Due to their advantages such as light weight, low power consumption, low irradiation and capability of saving space significantly, liquid crystal displays have replaced traditional cathode ray tube displays and are widely applied in various display fields such as home, public space, office locations and personal electronic products.
As illustrated in FIG. 1, a known liquid crystal display comprises display pixels (units) and thin film transistors (TFTs) for controlling display data loading, wherein the thin film transistor is generally of a bottom gate structure (gate of the thin film transistor under the semiconductor layer) comprising: a substrate 1, on which a gate metal layer 2, a gate insulating layer 3, a semiconductor layer 4 and a source-drain electrode layer 5 are disposed in this order from bottom to top; a display pixel comprises a common electrode 6, a passivation layer 8, a pixel electrode 7 and liquid crystal (on the pixel electrode 7, not shown in drawings) disposed on the passivation layer 8. The pixel electrode 7 is connected to a drain of the thin film transistor, the common electrode 6 is connected to the common electrode line 9, the pixel electrode 7 loads display data through the TFT, a driving electric field is generated between the common electrode 6 and the pixel electrode 7 and liquid crystal molecules rotate under the action of this driving electric field to display images.

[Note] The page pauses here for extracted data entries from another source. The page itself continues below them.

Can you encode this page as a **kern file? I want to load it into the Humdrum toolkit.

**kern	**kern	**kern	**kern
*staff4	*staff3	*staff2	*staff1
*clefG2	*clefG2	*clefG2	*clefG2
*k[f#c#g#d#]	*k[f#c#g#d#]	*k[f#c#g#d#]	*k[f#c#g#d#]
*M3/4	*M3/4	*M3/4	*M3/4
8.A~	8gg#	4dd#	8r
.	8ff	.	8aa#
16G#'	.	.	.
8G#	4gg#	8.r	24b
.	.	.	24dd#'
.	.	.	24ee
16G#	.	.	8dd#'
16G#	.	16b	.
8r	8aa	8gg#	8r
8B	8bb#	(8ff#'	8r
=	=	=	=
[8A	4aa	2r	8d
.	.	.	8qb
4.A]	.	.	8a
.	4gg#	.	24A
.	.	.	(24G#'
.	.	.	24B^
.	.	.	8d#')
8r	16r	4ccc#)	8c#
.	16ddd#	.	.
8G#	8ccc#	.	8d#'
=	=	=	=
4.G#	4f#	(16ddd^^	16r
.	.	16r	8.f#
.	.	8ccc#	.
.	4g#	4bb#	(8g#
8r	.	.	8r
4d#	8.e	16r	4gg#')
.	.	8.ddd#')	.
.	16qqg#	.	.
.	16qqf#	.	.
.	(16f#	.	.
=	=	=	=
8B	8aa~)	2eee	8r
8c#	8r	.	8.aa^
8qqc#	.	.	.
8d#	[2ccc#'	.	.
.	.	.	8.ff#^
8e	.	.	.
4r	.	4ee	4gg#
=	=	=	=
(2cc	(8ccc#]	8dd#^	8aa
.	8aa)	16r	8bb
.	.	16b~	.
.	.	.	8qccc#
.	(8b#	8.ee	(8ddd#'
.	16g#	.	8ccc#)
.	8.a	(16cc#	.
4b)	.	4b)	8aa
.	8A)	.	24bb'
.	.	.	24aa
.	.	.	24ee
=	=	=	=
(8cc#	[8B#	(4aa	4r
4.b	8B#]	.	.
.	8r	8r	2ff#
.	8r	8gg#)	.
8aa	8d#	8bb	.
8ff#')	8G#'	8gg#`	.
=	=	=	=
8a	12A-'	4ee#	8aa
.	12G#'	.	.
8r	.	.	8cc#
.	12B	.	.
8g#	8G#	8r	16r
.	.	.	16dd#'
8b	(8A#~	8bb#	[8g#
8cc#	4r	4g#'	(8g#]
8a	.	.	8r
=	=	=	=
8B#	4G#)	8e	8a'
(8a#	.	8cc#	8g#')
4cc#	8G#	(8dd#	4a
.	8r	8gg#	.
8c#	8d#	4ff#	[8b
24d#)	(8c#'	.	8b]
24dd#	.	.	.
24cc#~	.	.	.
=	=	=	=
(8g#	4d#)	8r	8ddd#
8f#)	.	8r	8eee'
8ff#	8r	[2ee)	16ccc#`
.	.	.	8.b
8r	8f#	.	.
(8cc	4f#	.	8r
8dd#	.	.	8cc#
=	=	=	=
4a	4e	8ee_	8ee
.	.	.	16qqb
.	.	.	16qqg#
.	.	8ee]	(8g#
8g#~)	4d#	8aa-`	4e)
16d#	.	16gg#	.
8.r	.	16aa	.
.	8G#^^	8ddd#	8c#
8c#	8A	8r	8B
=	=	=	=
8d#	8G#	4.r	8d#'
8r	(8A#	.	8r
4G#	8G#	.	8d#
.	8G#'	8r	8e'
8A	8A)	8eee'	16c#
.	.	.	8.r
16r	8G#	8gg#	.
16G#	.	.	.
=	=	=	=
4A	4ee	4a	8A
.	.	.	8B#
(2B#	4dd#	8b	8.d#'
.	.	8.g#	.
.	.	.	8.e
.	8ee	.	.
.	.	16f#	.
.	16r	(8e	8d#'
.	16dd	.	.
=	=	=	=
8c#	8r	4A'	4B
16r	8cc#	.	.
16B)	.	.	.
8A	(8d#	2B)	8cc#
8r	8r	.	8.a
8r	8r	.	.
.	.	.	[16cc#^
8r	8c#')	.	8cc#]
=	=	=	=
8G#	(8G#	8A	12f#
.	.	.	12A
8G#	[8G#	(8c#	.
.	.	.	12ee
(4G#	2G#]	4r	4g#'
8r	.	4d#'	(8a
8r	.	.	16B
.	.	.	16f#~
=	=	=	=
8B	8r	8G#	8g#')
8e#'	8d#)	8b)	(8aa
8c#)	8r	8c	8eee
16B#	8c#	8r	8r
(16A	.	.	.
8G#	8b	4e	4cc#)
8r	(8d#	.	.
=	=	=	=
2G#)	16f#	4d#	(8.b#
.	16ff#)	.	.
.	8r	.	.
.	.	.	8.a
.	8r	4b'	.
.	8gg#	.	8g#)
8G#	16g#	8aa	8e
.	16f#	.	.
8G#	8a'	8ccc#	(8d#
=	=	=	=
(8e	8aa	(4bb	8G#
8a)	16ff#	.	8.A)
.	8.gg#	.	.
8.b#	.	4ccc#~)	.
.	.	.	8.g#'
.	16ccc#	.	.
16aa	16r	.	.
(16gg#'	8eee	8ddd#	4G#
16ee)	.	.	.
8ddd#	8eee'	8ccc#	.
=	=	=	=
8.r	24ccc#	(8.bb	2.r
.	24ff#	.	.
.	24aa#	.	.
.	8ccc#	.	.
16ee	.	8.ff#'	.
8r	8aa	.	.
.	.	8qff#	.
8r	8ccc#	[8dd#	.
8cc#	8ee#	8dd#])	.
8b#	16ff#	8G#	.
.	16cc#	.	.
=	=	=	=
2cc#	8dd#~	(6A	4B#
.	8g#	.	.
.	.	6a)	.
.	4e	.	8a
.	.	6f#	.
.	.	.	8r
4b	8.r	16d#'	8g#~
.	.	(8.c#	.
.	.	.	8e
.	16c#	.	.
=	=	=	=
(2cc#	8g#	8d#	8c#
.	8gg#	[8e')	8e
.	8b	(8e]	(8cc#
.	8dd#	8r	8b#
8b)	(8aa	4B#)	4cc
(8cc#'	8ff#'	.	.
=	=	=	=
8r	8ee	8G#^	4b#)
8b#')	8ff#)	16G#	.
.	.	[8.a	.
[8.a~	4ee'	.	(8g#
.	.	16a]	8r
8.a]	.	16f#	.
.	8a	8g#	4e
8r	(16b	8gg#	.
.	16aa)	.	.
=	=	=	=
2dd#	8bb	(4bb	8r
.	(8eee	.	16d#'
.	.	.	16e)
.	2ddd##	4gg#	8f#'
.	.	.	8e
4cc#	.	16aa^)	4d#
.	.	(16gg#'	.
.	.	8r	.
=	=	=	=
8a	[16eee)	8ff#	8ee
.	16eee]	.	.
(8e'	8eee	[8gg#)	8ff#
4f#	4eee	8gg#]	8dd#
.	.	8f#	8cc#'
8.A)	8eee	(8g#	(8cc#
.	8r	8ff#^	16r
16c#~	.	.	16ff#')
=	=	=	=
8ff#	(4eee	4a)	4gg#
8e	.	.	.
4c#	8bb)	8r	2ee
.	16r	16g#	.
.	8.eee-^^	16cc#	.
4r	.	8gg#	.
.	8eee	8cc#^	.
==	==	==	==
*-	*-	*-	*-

With the TFT of bottom gate structure, the gate metal layer 2 blocks light emitted from the backlight source on the array substrate side, while exterior light (entering from the color filter substrate side) is blocked by the black matrix BM. The inventor found out however, when the color filter substrate and the array substrate are in misalignment, or when there is any failures in process of manufacturing the array substrate, the semiconductor layer tends to be exposed. Then TFTs' leakage current increase abnormally due to the irradiation of exterior light. As a result, the liquid crystal display encounters display defectiveness such as becoming greenish and non-uniform gray scale (X-talk).
In addition, for liquid crystal displays, particularly high resolution products, it is required to reduce resistance of common electrode, otherwise delay occurs due to the too big resistance of common electrode, and display defectiveness such as becoming greenish and non-uniform gray scale (X-talk) are likely to occur, thereby influencing the picture quality. However, if the line width of common electrode is increased to reduce resistance of common electrode, the aperture ratio will become smaller.